On Feb 25, 11:53 am, Mark Hansen wrote:
On 02/24/07 20:15, Robert M. Gary wrote:





On Feb 24, 11:37 am, Mark Hansen wrote:
I belong to a flying club. Of the many club rules, one is that the
pilot acting as PIC must be a club member. I can certainly see where
this is necessary.


However, the Chief Pilot for the club claims that the insurance
company is requiring that a safety pilot for IFR practice must also
be a club member, even when the safety pilot will *not* be acting
as PIC.


Insurance companies don't seem to care much about PIC. They determine
who is "pilot flying" (term used in most policies) mostly by what seat
you are in.

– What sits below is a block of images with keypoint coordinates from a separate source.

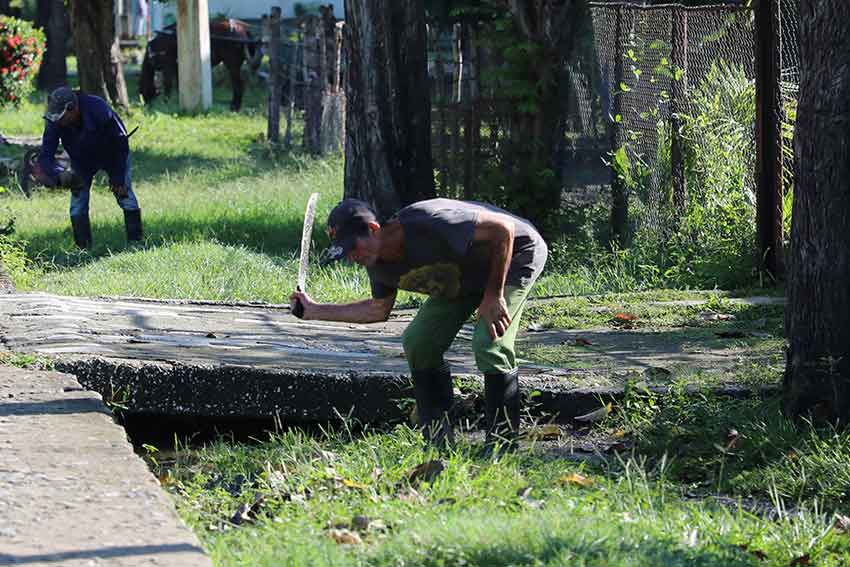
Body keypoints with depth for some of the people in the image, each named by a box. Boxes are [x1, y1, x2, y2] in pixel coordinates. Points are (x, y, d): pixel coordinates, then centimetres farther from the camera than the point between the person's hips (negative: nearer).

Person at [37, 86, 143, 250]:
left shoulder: (99, 110, -39)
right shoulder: (54, 123, -31)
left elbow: (121, 143, -26)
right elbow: (45, 155, -28)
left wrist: (118, 178, -23)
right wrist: (59, 175, -50)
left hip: (113, 156, -3)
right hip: (82, 161, 3)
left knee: (126, 197, -7)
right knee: (78, 204, -4)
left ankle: (135, 242, 3)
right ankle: (84, 250, 3)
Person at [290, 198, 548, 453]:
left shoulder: (427, 224, -38)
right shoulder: (378, 263, -12)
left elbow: (504, 227, -32)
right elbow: (379, 309, 10)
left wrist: (494, 295, -32)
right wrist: (316, 311, 6)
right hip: (465, 278, 8)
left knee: (489, 344, -25)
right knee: (417, 342, -2)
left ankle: (502, 444, -13)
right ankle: (439, 443, 6)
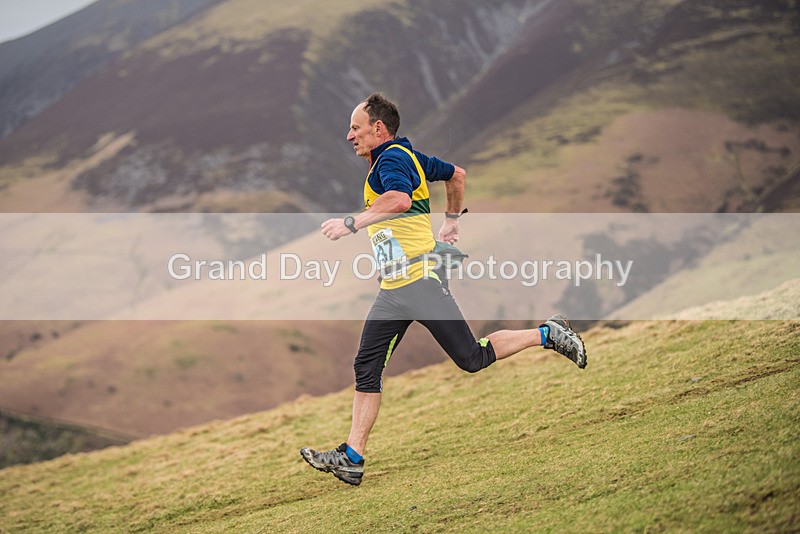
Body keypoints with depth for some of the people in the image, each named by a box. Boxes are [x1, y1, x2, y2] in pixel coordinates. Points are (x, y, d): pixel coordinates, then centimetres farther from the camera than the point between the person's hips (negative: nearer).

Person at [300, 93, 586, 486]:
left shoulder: (392, 158, -12)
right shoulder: (407, 155, 18)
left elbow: (399, 199, -34)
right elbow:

However, the Chief Pilot is free to add any rules he
wants, he's kinda the boss. You certainly would never want to allow a
non-club member on the controls because the insurance co will get you
for that if there is an accident, regardless of PIC.


-Robert


Fair enough, Robert. However, what has that got to do with my specific
case? As I've said, the club member is acting as PIC. The safety pilot
is *not* flying the airplane.

Also, the Chief Pilot claims this restriction comes from the insurance
company, so (unless he's lying) this isn't a case of the Chief Pilot
making additional restrictions.


I think my point is that it doesn't make much difference if its an
insurance rule or the belief of the chief pilot. Either case is just
as binding. I know that some FBOs don't allow non-members to be safety
pilots because they are concerned that the safety pilot may end up
doing some flying. At least that is what they say, who knows. Maybe
they want the dues from the other guy. In fact, FBOs always seem
uncomfortable when a pilot, non-member is in their planes.